Specific examples of carriers, excipients and diluents include lactose, dextrose, sucrose, sorbitol, mannitol, xylitol, erythritol, maltitol, starch, acacia rubber, alginate, gelatin, calcium phosphate, calcium silicate, cellulose, methylcellulose, Cellulose, polyvinylpyrrolidone, water, methylhydroxybenzoate, propylhydroxybenzoate, talc, magnesium stearate, and mineral oil. Solid formulations for oral administration may be in the form of tablets, pills, powders, granules, capsules These solid preparations can be prepared by mixing at least one excipient, for example, starch, calcium carbonate, sucrose or lactose, gelatin, etc., into the composition. In addition to simple excipients, lubricants such as magnesium stearate and talc may also be used. Examples of the liquid preparation for oral use include suspensions, solutions, emulsions, syrups and the like, and various excipients such as wetting agents, sweeteners, fragrances, preservatives and the like may be included in addition to water and liquid paraffin which are commonly used simple diluents. Formulations for parenteral administration include sterile aqueous solutions, non-aqueous solutions, suspensions, emulsions, freeze-dried preparations, suppositories, and the like. Examples of the suspending agent include propylene glycol, polyethylene glycol, vegetable oil such as olive oil, injectable ester such as ethyl oleate, and the like. As the suppository base, witepsol, macrogol, tween 61, cacao paper, laurin, glycerogelatin and the like can be used.

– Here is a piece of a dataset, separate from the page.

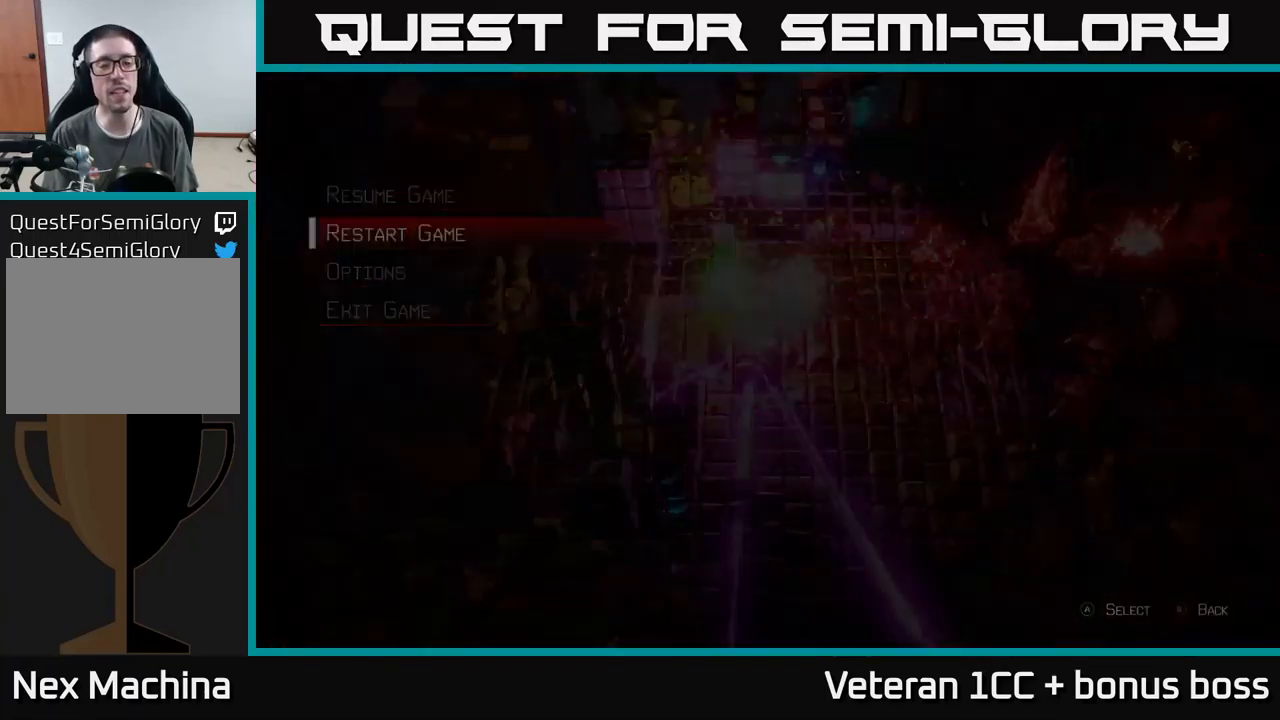
{"buttons": [], "left_stick": "center", "right_stick": "center", "events": []}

According to one embodiment of the present invention, the pharmaceutical composition may be administered orally, intraarterally, intraperitoneally, intramuscularly, intraarterally, intraperitoneally, intrasternally, transdermally, nasally, inhaled, topically, rectally, ≪ / RTI > can be administered to the subject in a conventional manner.
The preferred dose of the beta -carotene may vary depending on the condition and body weight of the subject, the type and degree of disease, the drug form, the administration route and the period, and may be appropriately selected by those skilled in the art. According to one embodiment of the present invention, the daily dose may be 0.01 to 200 mg / kg, specifically 0.1 to 200 mg / kg, more specifically 0.1 to 100 mg / kg, though it is not limited thereto. The administration may be performed once a day or divided into several times, and thus the scope of the present invention is not limited thereto.
In the present invention, the 'subject' may be a mammal including a human, but is not limited thereto.
The present invention also provides a health food composition for prevention or improvement of gout comprising beta-carotene as an active ingredient.
The health food may be provided in the form of powder, granules, tablets, capsules, syrups or beverages. The health food may be used in combination with other food or food additives other than the active ingredient β-carotene according to the present invention , And can be appropriately used according to a conventional method. The amount of the active ingredient to be mixed can be suitably determined according to its use purpose, for example, prevention, health or therapeutic treatment.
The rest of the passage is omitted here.